Несколько дней отняли у меня обдумывания «Письма в редакцию» и «Известительного послания» ректору, ученому совету, студентам, учащимся и служащим ленинградских духовных академии и семинарии. В последнем я написал:  

«Настоящим сообщаю всем вам, с кем вместе работал и кого обучал свыше тринадцати лет, что я, будучи в здравой памяти и при трезвом уме, сознательно ухожу из ленинградских духовных школ, из православной церкви, из христианства и из религии вообще. 

Не обида и не личные чувства или соображения побуждают меня к этому шагу. Я был у вас и в чести, и в любви. 

Я ухожу по соображениям исключительно идеологическим и научным, по мотивам мировоззренческим и притом не под влиянием момента, а после многолетних исканий, размышлений, научных проверок каждого достигнутого результата… 

Каковы же выводы, взгляды и итоги моих исканий и исследований, к которым я пришел и которые довели меня до решения уйти из мира религии и стать на путьборьбы с тем, что я некогда признавал истиной и источником блага на земле и в человеческом роде. 

П е р в о е. Изучая критически Библию, я пришел к научно обоснованному выводу, что религия древних евреев, а также выводимая из нее христианская религия не может быть признана богооткровенной, исключительной, а развивалась по тем же законам и этапам, как и все религии мира, родственна им, является естественным порождением исторических путей развития человеческого рода. 

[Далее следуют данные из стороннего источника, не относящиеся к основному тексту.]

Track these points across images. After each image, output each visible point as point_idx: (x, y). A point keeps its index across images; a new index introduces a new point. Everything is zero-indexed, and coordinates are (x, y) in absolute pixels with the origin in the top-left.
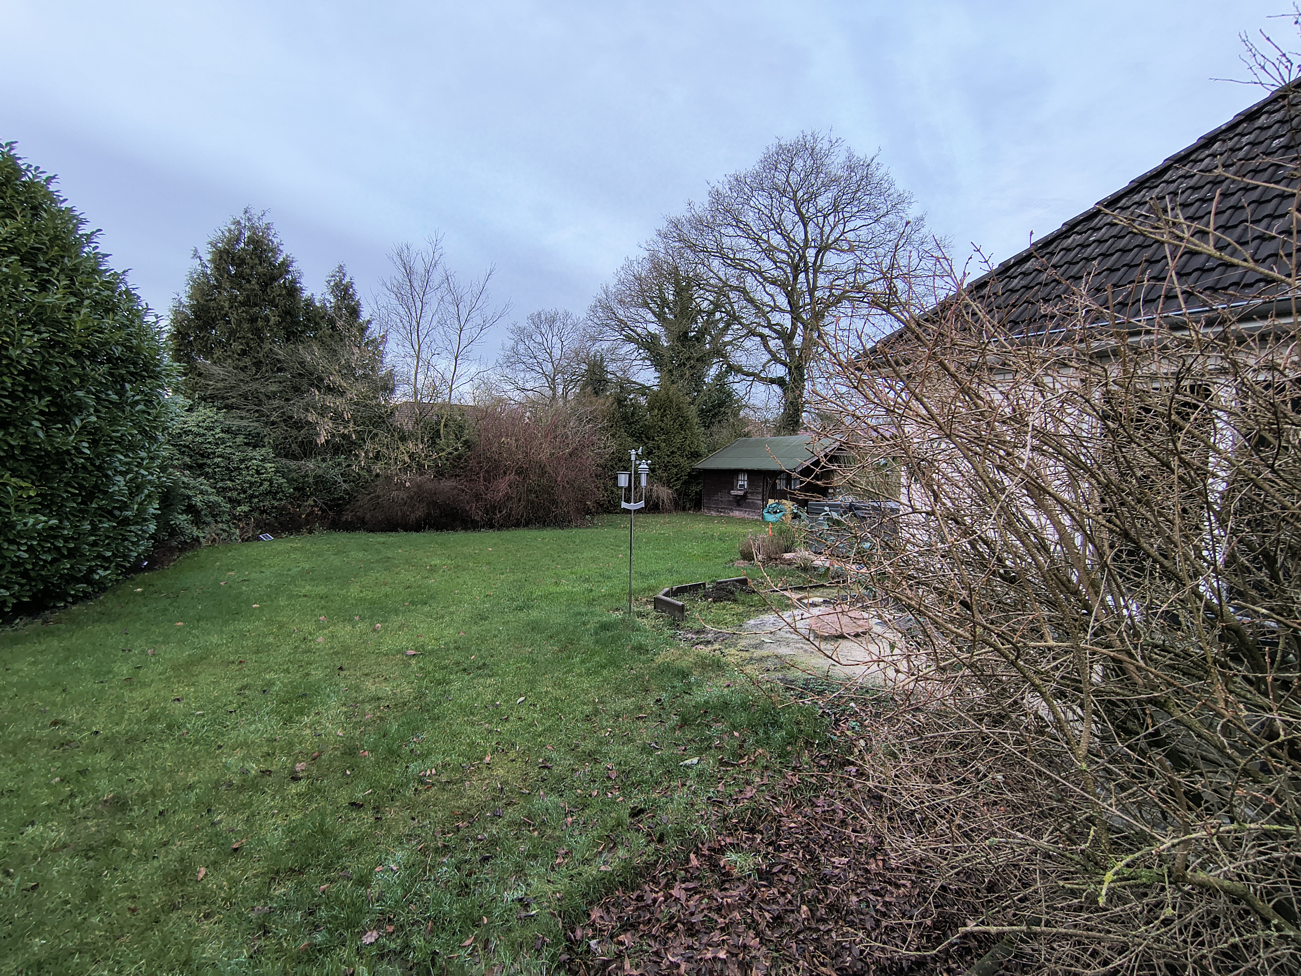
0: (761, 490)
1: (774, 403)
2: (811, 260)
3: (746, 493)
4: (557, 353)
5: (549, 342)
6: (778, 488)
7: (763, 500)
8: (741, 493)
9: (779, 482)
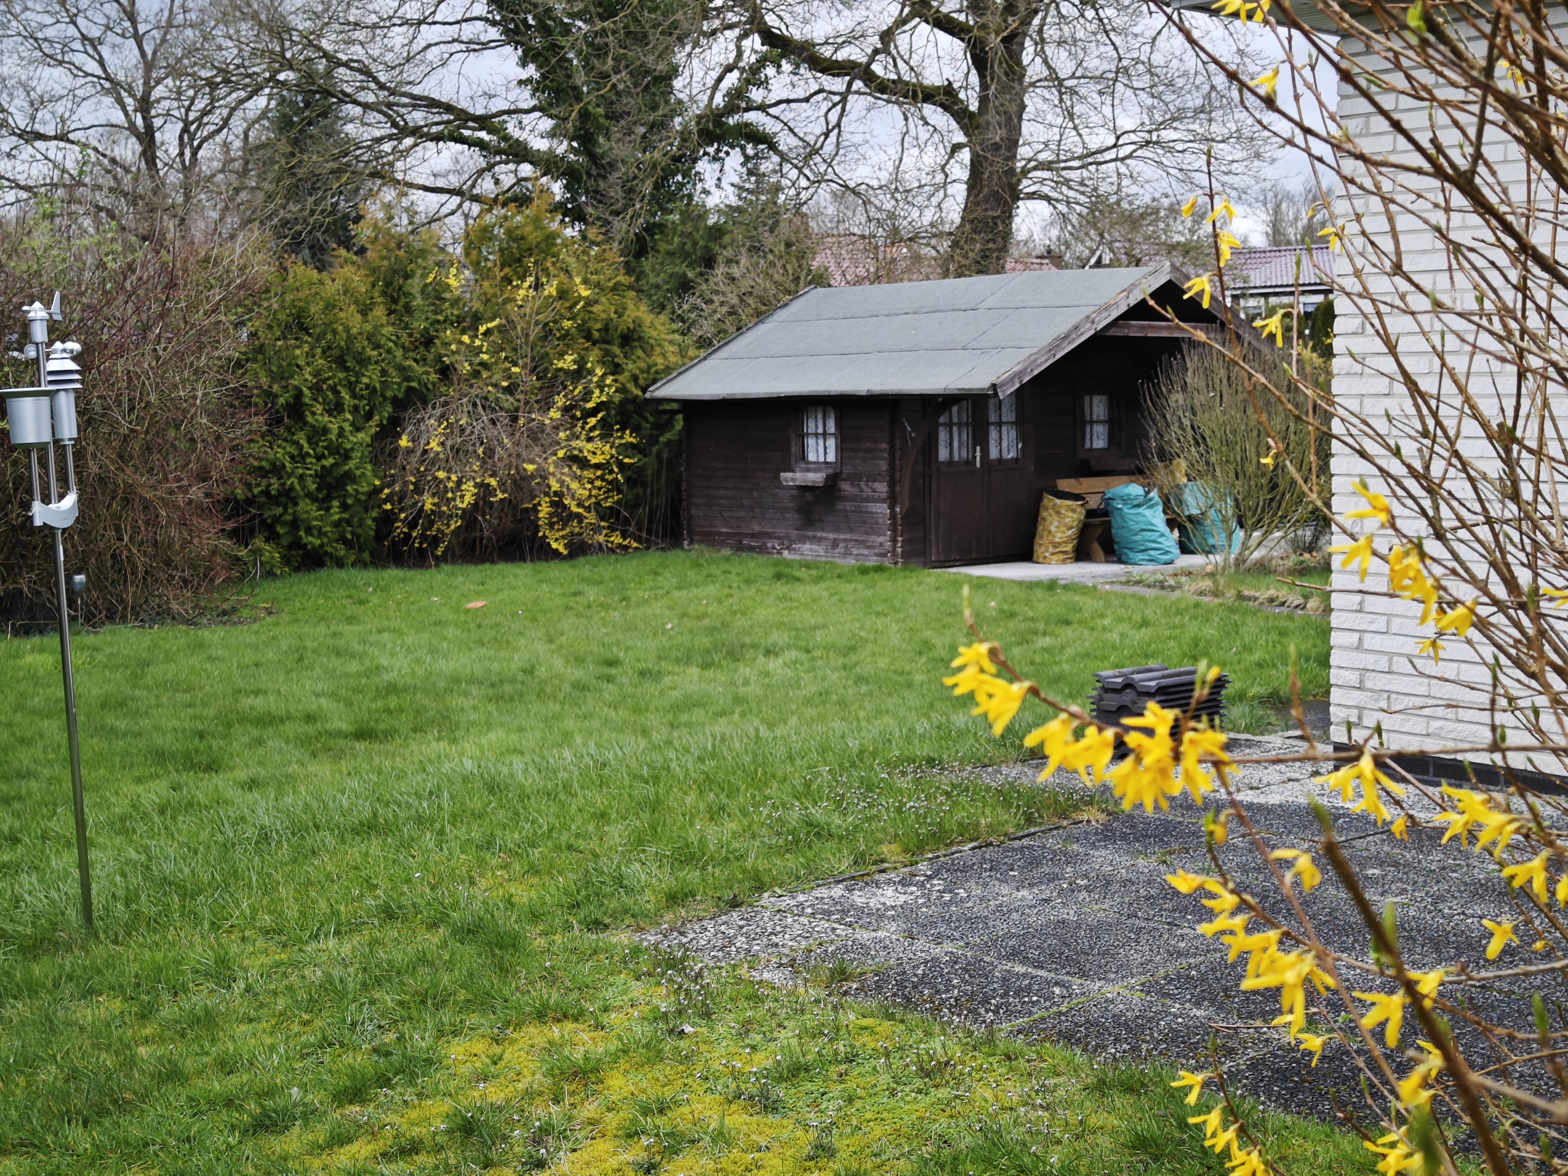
3: (831, 485)
6: (943, 454)
7: (892, 500)
8: (816, 478)
9: (943, 435)
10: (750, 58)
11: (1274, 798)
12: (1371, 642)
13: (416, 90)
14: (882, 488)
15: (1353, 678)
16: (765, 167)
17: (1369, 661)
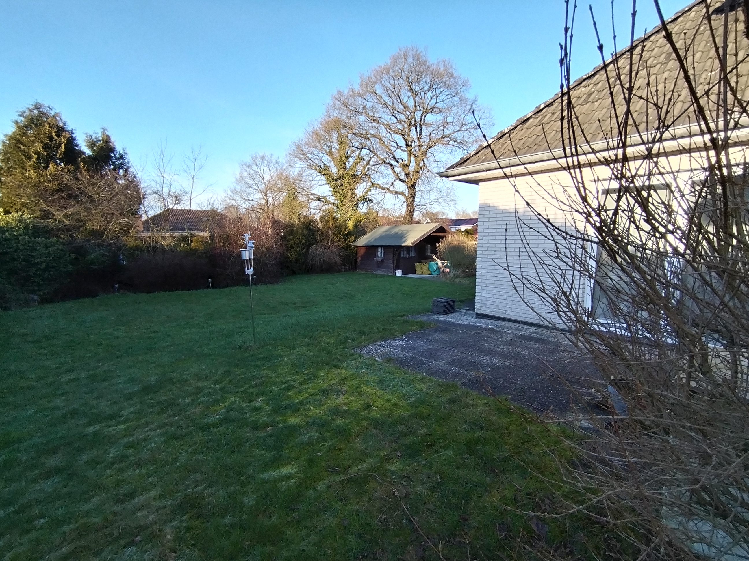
0: (392, 257)
1: (398, 205)
2: (418, 119)
3: (383, 261)
4: (267, 178)
5: (262, 171)
6: (402, 256)
7: (393, 263)
8: (380, 259)
9: (402, 252)
10: (368, 187)
11: (466, 323)
12: (483, 295)
13: (312, 192)
14: (392, 261)
15: (480, 301)
16: (371, 205)
17: (483, 298)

В т о р о е. Изучая историю религий, я пришел к осознанию того, что любая религия, существующая или существовавшая в роде человеческом, является искаженным отражением в «небесах» реальных взаимоотношений человека с природой и отношений между людьми, отражением классовых столкновений и классовой идеологии, всегда несет в себе множество суеверий, порожденных человеческим сознанием на предшествовавших ступенях развития человечества.